In hepatic cirrhosis with portal hypertension, patients develop hyperdynamic circulation (high CO, low SVR) and eventually hepatorenal syndrome (HRS). The primary mechanism of renal vasoconstriction in HRS type 1 is:
- A Direct hepatic toxin accumulation causing renal tubular necrosis
- B Splanchnic vasodilation from portal hypertension reduces effective arterial blood volume → baroreceptor activation → RAAS + SNS + ADH (AVP) mediated intense renal vasoconstriction with preserved tubular integrity ✓
- C Elevated portal pressure directly compresses renal veins, reducing GFR by raising renal venous pressure
- D Bilirubin nephrotoxicity causing progressive glomerular injury
Explanation
In cirrhotic portal hypertension, excess nitric oxide from splanchnic endothelium causes splanchnic vasodilation, sequestering blood volume and reducing effective arterial blood volume (EABV) despite high total CO. This relative hypovolemia activates arterial baroreceptors, triggering: RAAS (renin → AngII → aldosterone), sympathetic nervous system, and non-osmotic ADH release.
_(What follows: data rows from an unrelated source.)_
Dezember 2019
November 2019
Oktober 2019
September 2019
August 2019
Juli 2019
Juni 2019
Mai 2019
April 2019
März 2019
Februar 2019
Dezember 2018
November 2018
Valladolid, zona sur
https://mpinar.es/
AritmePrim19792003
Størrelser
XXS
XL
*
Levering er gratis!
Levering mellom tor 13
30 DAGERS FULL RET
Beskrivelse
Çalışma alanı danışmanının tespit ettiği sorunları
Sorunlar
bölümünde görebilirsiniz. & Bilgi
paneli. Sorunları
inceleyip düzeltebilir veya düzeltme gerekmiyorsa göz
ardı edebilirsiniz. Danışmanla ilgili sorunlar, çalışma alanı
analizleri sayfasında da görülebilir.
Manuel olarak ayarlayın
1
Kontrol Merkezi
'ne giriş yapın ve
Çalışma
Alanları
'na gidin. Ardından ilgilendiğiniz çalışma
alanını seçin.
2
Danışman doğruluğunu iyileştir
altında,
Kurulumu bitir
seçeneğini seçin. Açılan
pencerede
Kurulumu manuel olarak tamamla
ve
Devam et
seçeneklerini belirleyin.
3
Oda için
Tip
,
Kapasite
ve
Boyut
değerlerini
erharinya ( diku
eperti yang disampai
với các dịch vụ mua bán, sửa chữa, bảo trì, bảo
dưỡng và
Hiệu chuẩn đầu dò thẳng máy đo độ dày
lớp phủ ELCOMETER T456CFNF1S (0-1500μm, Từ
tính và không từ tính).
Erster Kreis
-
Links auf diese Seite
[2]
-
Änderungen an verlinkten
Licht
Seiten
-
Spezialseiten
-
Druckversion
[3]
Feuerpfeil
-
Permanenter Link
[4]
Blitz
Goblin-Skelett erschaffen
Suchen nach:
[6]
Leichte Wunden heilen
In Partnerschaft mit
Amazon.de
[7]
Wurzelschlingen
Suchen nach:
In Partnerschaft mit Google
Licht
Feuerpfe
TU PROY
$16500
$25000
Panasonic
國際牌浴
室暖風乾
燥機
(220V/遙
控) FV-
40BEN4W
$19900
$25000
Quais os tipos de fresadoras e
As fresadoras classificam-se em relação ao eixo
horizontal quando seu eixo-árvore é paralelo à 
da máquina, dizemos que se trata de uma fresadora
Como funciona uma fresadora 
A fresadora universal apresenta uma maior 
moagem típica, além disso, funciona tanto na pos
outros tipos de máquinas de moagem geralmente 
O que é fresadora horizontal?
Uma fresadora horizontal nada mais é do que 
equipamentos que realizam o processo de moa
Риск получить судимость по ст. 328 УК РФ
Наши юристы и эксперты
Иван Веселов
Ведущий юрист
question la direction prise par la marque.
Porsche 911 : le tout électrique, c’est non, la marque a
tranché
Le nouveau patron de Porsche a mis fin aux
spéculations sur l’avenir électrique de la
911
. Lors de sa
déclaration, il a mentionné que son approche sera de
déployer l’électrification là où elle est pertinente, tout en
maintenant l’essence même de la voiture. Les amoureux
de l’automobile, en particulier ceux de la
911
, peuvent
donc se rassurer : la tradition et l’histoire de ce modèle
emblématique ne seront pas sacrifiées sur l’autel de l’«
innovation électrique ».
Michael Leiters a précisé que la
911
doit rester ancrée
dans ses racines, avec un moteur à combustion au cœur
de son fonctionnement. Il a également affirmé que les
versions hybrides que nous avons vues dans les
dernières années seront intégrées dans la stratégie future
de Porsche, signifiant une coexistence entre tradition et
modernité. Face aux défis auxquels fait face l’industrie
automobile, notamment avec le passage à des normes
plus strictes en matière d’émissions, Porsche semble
Together these cause intense renal afferent arteriolar vasoconstriction, dramatically reducing GFR, while tubular function is initially preserved (distinguishing HRS from ATN — urine Na⁺ <10 mEq/L, FENa <1%). No structural tubular damage occurs in HRS type 1; kidneys transplanted from HRS patients function normally in recipients.
Reference: Guyton & Hall, Textbook of Medical Physiology, 14th ed.